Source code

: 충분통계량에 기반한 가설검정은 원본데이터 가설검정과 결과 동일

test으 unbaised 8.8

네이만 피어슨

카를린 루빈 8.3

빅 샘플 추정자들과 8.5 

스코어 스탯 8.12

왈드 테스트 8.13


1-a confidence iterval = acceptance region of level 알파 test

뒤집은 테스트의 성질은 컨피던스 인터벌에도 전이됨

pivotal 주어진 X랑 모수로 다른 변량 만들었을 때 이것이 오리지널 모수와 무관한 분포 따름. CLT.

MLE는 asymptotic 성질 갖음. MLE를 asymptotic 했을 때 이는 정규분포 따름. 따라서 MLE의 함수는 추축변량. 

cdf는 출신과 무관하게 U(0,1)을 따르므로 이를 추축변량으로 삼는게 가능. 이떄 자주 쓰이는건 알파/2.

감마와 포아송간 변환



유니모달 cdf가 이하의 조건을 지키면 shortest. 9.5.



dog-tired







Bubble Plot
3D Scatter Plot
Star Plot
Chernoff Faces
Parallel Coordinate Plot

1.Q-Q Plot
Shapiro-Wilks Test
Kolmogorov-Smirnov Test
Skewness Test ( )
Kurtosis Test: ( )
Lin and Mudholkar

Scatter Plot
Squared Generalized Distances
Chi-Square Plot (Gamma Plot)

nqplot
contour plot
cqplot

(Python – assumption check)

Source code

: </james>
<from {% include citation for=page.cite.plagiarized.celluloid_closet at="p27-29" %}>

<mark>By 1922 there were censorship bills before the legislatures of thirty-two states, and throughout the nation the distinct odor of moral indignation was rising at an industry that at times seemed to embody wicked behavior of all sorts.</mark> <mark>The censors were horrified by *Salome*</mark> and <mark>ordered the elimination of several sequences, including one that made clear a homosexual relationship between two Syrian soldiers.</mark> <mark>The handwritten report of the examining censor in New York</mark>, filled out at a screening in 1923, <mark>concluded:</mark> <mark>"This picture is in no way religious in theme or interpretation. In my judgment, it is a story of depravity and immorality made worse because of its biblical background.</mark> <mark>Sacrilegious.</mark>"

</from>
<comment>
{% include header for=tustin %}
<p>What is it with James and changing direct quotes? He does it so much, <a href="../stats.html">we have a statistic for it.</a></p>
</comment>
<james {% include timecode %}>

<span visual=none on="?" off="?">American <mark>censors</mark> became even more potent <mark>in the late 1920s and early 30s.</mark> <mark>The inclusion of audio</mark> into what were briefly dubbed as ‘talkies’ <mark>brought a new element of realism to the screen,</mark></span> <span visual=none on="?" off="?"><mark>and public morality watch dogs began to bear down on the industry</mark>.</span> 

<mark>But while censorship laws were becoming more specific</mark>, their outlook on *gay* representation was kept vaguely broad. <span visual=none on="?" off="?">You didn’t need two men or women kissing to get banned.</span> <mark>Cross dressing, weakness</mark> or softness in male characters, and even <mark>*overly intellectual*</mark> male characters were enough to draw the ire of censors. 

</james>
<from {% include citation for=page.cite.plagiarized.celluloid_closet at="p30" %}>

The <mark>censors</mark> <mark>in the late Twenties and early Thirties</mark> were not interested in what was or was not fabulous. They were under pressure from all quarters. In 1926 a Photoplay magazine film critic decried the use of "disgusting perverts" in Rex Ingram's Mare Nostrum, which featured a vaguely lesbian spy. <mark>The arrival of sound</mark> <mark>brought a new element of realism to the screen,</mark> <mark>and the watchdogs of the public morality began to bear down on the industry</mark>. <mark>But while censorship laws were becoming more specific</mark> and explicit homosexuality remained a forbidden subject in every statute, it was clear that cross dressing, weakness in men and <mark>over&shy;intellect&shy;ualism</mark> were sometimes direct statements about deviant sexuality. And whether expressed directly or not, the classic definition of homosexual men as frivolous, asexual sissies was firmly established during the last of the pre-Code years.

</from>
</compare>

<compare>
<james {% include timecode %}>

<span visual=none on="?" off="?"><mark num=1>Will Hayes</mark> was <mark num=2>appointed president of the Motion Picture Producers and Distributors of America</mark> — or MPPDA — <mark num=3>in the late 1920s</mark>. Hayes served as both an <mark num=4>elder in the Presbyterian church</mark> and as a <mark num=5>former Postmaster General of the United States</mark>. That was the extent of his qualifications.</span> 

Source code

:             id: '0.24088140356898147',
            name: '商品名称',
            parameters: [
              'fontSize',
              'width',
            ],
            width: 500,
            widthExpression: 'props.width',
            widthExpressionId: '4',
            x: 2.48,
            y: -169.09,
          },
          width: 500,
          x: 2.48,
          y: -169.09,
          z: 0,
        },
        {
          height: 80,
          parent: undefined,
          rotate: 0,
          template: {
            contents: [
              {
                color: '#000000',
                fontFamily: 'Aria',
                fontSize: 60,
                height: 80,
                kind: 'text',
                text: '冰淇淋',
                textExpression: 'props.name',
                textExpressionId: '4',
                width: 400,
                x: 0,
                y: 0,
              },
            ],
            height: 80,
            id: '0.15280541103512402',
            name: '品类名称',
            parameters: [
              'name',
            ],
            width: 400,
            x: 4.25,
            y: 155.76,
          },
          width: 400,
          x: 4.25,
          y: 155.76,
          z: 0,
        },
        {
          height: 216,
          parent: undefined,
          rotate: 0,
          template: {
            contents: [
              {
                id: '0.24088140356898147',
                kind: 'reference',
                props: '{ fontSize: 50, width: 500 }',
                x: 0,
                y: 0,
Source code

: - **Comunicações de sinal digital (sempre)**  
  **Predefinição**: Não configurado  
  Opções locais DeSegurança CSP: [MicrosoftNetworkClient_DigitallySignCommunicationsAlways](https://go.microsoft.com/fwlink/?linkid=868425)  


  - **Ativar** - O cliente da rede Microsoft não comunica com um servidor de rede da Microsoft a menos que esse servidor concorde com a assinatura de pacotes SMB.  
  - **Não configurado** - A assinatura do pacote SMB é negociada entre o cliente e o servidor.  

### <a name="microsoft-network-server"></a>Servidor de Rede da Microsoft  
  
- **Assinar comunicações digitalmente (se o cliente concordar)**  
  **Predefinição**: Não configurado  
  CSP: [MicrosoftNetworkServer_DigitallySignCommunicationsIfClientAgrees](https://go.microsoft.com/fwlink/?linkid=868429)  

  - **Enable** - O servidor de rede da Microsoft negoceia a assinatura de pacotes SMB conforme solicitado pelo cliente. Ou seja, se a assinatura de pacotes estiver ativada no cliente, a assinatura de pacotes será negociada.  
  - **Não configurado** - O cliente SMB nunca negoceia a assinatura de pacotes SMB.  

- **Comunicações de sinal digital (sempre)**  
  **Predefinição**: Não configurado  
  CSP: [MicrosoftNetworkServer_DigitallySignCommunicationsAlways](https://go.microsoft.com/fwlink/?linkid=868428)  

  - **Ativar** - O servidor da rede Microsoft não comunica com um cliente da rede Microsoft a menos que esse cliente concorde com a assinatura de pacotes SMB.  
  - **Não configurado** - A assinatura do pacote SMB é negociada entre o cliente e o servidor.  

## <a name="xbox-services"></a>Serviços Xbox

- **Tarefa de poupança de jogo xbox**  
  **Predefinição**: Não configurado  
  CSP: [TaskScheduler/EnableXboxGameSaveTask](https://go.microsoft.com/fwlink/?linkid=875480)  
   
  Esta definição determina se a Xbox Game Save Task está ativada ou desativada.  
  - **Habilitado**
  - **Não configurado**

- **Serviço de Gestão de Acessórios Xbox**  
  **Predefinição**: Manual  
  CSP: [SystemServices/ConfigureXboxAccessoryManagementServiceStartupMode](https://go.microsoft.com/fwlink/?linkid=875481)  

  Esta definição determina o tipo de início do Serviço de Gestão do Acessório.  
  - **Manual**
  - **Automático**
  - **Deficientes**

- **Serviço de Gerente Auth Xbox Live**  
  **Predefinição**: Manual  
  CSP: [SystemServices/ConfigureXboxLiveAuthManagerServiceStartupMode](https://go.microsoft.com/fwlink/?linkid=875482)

# # # #

TASK
Copy out each line above that contains the string "visual".

ANSWER SECTION
<span visual=none on="?" off="?">American <mark>censors</mark> became even more potent <mark>in the late 1920s and early 30s.</mark> <mark>The inclusion of audio</mark> into what were briefly dubbed as ‘talkies’ <mark>brought a new element of realism to the screen,</mark></span> <span visual=none on="?" off="?"><mark>and public morality watch dogs began to bear down on the industry</mark>.</span> 
<mark>But while censorship laws were becoming more specific</mark>, their outlook on *gay* representation was kept vaguely broad. <span visual=none on="?" off="?">You didn’t need two men or women kissing to get banned.</span> <mark>Cross dressing, weakness</mark> or softness in male characters, and even <mark>*overly intellectual*</mark> male characters were enough to draw the ire of censors. 
<span visual=none on="?" off="?"><mark num=1>Will Hayes</mark> was <mark num=2>appointed president of the Motion Picture Producers and Distributors of America</mark> — or MPPDA — <mark num=3>in the late 1920s</mark>. Hayes served as both an <mark num=4>elder in the Presbyterian church</mark> and as a <mark num=5>former Postmaster General of the United States</mark>. That was the extent of his qualifications.</span> 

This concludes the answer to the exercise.